Open M0ahgra opened 1 week ago
It would definitely be convenient to have this as part of, say, the NPM package. But you can put something like that together yourself without too much work, today (this is meant to be executed with Node.js, for clarity):
import * as fs from "node:fs/promises";
import { Synth } from "beepbox"; // npm install beepbox
import wavefile from "wavefile"; // npm install wavefile
const { WaveFile } = wavefile; // See https://github.com/rochars/wavefile/pull/30 for why this.
// Could also pull the wav code from editor/ExportPrompt.ts, that works too.
async function main(argc, argv) {
if (argc !== 4) return console.log(`Usage:\n ${argv[0]} ${argv[1]} input.txt output.wav`);
const songPath = argv[2];
const outputPath = argv[3];
const samplesPerSecond = 48000; // or 44100
const bitDepth = "16";
const channelCount = 2;
const songString = await fs.readFile(songPath, { encoding: "utf-8" });
const synth = new Synth(songString); // songString can either be JSON data or the #... portion of song URLs.
synth.samplesPerSecond = samplesPerSecond;
synth.loopRepeatCount = 0;
// See https://github.com/johnnesky/beepbox/blob/main/editor/ExportPrompt.ts#L194
const song = synth.song;
const enableIntro = song.loopStart !== 0;
const enableOutro = song.loopStart + song.loopLength !== song.barCount;
if (!enableIntro) for (let i = 0; i < song.loopStart; i++) synth.goToNextBar();
const songDurationInSamples = Math.ceil(synth.getSamplesPerBar() * synth.getTotalBars(enableIntro, enableOutro));
const samplesLeft = new Float32Array(songDurationInSamples);
const samplesRight = new Float32Array(songDurationInSamples);
synth.synthesize(samplesLeft, samplesRight, songDurationInSamples);
const wav = new WaveFile();
wav.fromScratch(channelCount, samplesPerSecond, "32f", [samplesLeft, samplesRight]);
wav.toBitDepth(bitDepth);
await fs.writeFile(outputPath, wav.toBuffer());
}
main(process.argv.length, process.argv);
...which is maybe why this doesn't already exist?

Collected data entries
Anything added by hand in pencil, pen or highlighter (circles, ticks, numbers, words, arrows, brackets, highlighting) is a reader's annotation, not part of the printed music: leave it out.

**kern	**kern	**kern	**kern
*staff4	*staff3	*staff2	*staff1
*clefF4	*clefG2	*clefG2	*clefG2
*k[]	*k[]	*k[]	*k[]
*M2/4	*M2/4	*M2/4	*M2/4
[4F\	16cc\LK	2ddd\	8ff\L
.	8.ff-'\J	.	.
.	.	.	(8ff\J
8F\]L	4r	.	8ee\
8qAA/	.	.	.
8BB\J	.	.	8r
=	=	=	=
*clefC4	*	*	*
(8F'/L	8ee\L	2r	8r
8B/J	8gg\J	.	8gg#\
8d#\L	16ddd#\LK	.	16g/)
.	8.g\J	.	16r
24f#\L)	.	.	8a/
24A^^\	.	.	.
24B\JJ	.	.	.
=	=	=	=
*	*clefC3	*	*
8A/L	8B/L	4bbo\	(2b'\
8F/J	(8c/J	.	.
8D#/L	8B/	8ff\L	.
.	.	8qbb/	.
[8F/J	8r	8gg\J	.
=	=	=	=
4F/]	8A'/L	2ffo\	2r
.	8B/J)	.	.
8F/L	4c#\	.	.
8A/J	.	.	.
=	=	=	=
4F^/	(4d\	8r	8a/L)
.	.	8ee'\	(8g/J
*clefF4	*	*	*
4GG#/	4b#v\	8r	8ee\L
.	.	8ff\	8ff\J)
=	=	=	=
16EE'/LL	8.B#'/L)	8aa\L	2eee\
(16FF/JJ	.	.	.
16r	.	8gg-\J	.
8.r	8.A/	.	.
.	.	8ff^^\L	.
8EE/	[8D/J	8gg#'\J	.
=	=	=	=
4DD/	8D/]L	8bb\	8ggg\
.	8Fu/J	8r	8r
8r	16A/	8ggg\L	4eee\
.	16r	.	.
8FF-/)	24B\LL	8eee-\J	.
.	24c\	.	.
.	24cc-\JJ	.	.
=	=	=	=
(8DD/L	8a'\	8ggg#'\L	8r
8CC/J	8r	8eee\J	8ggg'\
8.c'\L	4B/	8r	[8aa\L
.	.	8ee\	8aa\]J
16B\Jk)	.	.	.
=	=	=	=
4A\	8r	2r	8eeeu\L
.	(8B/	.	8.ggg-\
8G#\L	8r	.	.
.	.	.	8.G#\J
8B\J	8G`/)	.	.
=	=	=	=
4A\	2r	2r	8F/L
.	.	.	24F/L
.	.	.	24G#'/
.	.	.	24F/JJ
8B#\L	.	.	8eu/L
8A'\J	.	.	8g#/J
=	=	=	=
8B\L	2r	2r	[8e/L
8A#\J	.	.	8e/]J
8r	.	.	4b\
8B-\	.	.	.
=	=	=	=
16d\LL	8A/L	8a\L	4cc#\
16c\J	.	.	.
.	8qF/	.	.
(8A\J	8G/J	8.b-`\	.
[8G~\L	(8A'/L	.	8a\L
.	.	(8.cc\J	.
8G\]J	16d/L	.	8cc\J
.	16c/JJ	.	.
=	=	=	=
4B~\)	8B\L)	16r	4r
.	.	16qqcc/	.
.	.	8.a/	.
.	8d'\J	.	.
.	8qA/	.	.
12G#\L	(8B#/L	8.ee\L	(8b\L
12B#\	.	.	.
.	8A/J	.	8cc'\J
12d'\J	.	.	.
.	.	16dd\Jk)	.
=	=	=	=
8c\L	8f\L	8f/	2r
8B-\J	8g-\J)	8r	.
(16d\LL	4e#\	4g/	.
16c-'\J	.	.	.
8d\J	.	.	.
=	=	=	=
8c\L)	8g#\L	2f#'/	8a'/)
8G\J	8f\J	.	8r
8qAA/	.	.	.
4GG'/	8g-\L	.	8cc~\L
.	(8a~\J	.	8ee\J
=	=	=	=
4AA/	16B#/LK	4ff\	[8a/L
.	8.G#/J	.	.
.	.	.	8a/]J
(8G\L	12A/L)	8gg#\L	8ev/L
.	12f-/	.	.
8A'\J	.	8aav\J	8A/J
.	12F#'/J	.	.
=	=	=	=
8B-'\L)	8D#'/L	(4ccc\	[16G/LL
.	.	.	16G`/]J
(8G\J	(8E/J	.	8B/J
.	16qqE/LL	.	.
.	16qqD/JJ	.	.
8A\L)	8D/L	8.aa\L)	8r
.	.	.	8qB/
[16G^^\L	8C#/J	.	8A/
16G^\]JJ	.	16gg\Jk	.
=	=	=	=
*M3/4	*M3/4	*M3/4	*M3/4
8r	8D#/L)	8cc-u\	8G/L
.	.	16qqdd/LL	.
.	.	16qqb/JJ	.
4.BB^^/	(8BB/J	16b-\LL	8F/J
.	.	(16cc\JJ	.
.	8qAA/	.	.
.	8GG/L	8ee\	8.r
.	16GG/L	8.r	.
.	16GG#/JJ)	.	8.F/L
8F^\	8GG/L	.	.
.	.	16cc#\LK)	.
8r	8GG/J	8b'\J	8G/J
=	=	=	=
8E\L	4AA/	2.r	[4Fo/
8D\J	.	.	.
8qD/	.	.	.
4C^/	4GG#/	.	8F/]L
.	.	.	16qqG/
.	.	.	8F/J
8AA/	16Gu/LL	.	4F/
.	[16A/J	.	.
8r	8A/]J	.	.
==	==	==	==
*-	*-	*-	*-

▶ [Work instructions]
• 1. How would you translate this sentence from the comment into Spanish: "It would definitely be convenient to have this as part of, say, the NPM package."
• 2. Could you extract everything in the comment from "Open M0ahgra opened" down to "that works too."?
Work from the comment alone.

▶ [Task answers]
• 1. Sin duda sería conveniente tener esto como parte de, por ejemplo, el paquete de NPM.

• 2.
Open M0ahgra opened 1 week ago
It would definitely be convenient to have this as part of, say, the NPM package. But you can put something like that together yourself without too much work, today (this is meant to be executed with Node.js, for clarity):
import * as fs from "node:fs/promises";
import { Synth } from "beepbox"; // npm install beepbox
import wavefile from "wavefile"; // npm install wavefile
const { WaveFile } = wavefile; // See https://github.com/rochars/wavefile/pull/30 for why this.
// Could also pull the wav code from editor/ExportPrompt.ts, that works too.